Opinion » Eco Logic

When 'everything right' is wrong



Thursday, Aug. 30 could have been a typical B.C. day of late: yet another disheartening announcement that a legal challenge to the embattled Trans Mountain Pipeline—perhaps by Burnaby, Vancouver, the province, First Nations—had been denied by the courts.

Instead, it was a surprise celebration that left many of us walking on air, lost in a Northern Gateway-redux fog of wanting to hand out flowers and hug fellow protestors and truth-defenders in gratitude. Certainly there were enough heroes to go around when the Federal Court of Appeal unanimously struck down the pipeline's approval for the very reasons a majority of coastal British Columbians had protested it since Day 1—a flawed National Energy Board (NEB) review and insufficient consultation with First Nations.

Of course, the announcement also brought forth the familiar cast of villains dishonestly shilling the pipeline, and suddenly blame was like candy on Halloween—everyone handing it out to everyone else. Alberta opposition leader Jason Kenney to Alberta Premier Rachel Notley and Prime Minister Justin Trudeau, Notley to Trudeau, Trudeau and Notley to Kenney and Stephen Harper.

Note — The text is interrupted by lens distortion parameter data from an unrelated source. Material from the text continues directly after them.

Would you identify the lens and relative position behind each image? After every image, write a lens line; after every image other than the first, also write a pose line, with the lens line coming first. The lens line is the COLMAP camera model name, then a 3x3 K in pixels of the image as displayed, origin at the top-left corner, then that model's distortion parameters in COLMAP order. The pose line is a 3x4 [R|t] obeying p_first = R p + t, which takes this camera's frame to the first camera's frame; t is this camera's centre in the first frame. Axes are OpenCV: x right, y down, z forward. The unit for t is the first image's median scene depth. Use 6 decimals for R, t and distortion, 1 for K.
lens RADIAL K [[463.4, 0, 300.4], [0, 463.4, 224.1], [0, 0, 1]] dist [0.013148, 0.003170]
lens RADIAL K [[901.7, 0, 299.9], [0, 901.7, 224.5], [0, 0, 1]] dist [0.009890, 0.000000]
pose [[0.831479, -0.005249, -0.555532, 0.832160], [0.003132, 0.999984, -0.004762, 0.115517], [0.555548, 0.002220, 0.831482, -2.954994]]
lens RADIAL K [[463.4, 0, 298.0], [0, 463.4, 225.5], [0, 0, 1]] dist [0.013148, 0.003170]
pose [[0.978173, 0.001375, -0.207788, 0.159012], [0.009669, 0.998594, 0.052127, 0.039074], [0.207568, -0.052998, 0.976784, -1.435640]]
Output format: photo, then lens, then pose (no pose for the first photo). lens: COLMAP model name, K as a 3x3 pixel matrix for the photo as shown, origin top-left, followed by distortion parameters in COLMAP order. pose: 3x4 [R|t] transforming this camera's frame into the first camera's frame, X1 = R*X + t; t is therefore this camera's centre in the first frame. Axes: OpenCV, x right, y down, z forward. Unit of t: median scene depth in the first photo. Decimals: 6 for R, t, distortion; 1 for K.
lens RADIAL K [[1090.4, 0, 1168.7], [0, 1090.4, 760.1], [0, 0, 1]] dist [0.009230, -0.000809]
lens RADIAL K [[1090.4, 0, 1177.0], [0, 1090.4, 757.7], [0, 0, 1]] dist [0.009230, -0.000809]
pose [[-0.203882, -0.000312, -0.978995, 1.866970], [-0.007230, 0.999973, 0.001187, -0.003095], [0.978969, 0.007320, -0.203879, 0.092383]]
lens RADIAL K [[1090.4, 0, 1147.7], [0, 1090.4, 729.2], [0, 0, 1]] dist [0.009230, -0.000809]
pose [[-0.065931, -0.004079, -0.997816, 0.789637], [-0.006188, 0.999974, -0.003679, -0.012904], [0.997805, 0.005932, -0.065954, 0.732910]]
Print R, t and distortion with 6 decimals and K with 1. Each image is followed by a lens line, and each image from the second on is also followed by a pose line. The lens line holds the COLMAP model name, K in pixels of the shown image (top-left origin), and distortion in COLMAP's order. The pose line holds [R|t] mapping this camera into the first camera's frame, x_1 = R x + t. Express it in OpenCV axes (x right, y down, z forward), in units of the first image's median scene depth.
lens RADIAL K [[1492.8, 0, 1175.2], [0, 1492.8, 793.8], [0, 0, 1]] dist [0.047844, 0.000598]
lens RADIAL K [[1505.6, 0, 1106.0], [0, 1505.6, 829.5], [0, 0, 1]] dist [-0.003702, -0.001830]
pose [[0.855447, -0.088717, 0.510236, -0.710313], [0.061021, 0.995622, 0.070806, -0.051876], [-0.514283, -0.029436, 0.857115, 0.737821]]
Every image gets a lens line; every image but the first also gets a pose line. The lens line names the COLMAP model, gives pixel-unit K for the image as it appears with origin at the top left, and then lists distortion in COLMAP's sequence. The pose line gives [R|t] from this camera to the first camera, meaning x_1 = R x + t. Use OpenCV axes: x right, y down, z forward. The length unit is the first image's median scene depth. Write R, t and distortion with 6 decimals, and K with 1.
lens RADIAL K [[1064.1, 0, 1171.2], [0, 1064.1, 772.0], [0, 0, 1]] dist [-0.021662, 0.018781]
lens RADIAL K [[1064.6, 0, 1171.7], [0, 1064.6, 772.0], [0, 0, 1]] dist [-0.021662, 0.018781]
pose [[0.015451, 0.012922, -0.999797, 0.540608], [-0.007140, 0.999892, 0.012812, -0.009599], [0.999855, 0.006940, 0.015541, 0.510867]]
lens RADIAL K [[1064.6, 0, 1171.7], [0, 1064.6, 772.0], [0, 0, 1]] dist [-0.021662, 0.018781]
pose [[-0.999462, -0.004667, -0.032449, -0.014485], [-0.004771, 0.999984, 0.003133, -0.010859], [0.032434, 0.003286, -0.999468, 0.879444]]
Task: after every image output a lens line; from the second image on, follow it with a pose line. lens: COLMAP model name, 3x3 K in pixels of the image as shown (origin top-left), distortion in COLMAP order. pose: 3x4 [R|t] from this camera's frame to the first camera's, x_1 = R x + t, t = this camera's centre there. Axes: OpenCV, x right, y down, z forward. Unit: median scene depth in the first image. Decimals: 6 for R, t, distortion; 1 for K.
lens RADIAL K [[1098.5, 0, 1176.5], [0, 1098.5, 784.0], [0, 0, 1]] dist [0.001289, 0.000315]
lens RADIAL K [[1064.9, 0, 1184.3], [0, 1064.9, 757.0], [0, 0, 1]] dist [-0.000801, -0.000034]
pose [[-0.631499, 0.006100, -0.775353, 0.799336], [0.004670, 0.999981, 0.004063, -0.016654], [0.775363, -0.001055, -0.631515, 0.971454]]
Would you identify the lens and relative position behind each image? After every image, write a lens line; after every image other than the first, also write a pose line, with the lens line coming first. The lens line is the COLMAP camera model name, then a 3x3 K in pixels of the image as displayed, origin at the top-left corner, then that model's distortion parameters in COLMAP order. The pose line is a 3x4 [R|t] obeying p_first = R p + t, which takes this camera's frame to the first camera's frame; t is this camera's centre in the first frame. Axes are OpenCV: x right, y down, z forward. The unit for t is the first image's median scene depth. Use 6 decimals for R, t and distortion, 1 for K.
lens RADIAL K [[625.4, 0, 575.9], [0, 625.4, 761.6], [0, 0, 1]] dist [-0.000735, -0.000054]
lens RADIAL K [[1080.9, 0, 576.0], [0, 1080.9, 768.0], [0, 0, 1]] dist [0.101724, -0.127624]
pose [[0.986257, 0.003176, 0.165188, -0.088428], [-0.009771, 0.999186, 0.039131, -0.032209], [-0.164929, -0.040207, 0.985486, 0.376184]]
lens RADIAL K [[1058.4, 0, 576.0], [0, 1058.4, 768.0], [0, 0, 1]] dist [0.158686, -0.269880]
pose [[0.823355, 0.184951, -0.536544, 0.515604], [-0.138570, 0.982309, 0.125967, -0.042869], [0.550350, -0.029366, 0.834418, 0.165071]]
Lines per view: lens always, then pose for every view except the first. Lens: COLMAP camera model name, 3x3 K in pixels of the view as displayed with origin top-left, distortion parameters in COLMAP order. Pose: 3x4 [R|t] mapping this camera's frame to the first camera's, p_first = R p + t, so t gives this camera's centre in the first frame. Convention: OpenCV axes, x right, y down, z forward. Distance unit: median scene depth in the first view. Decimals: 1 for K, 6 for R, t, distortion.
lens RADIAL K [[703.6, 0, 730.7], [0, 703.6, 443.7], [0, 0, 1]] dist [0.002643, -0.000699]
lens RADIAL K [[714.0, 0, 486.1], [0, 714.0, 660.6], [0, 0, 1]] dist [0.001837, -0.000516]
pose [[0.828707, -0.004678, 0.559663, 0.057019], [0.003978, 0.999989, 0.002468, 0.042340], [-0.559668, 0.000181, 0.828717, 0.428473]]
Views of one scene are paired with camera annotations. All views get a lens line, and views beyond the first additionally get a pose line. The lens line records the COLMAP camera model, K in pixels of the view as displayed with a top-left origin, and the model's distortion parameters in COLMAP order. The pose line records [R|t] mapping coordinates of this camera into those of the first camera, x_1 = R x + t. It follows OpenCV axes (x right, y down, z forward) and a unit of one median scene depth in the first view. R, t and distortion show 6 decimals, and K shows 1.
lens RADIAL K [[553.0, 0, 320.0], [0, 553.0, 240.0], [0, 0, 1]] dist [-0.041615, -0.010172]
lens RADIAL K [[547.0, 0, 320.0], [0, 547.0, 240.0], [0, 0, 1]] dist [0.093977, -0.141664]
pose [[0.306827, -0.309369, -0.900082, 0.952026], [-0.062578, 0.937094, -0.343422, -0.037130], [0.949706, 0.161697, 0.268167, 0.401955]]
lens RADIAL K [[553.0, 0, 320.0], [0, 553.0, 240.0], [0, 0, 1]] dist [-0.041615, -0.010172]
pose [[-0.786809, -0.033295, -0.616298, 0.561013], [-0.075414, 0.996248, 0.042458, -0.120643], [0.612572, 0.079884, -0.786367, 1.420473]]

Lost in this comic shuffle was the naked re-exposure of the hypocritical body politic this project has always been. Why, here were Trudeau, Finance Minister Bill Morneau and Rachel Notley falling over each other in efforts to insist the pipeline would still be built, while declaring they would examine the court ruling on consultation and try to fix it—overlooking that there's no such thing as "meaningful consultation" if the outcome is already decided.

Sadly, none of these pronouncements was more bafflegab-worthy that Notley's, who, in word and deed, has more or less averred that she has never been serious about anything except saving her soon-to-be-turfed political butt, signing onto a national climate plan only in exchange for a pipeline that completely obviates that plan, playing to Alberta's outrageous sense of energy entitlement.

In her address to the province Thursday night, Notley hung the court decision lei on the successive federal governments of Stephen Harper and Justin Trudeau. And while these cabals are surely responsible for specific systemic failures, she also absurdly added "Alberta has done everything right and we've been let down."

If that doesn't smack of entitlement, what does? And what exactly does "done everything right" mean?

That Alberta was a team player for Canada's Paris commitments? Hardly. It's now abundantly clear—if it wasn't already—that Alberta didn't willingly sign on in a fit of noblesse oblige so much as opportunistically bargain its way to acquiescence with the backroom promise of a conduit that would allow it to crank up production in Mordor (aka the tar sands).

Notley then enthusiastically joined Trudeau in promulgating the hard-to-abide fiction (now widely debunked) that this was both necessary and in the "national interest," a phrase repeated ad nauseum. Yet every credible analyst crunching numbers around this ersatz horse-trade labelled it patently ridiculous, concluding that any expansion of Mordor and attendant upstream/downstream carbon emissions would negate the impact of even the heftiest carbon tax. In other words, it would be a wash at best.

This is functionally—and morally—equivalent to signing on to a national poverty reduction program only if you are allowed to lower the minimum wage to pay for it.

Notley's disingenuous stance on this is striking, and not just because she represents the typically more honest-minded NDP. In reality, she defended the flawed NEB review countless times in public when, like the Trudolts, she knew it to be inadequate on the environment, equivocal with respect to First Nations consultation based on the Northern Gateway legal precedent, with no significant improvement on the Harper model beyond allowing for more time before the government announced its (as we now know) predetermined go-ahead.

Notley's wounded crusader speech notwithstanding, she was fully complicit in this farcical process up until Thursday. That's because she also knew, as did the feds, that there was always a chance they would lose this last-ditch case. And so, crossing her fingers, Notley rolled the dice on Alberta's behalf, and lost. How is that doing "everything right?"

What remains now is the spite of self-pity (see also: threats to cut off fuel to B.C., wine embargo, etc. etc.), a spite deep and obvious enough to blithely doom Albertans, fellow Canadians and the rest of the planet with her pouty resignation from the climate plan, a metric perfectly captured in a headline from the satirical online site The Beaverton: "Notley sets fire to Banff National Park to protest pipeline ruling."

Leslie Anthony is a biologist, writer and author of several popular books on environmental science.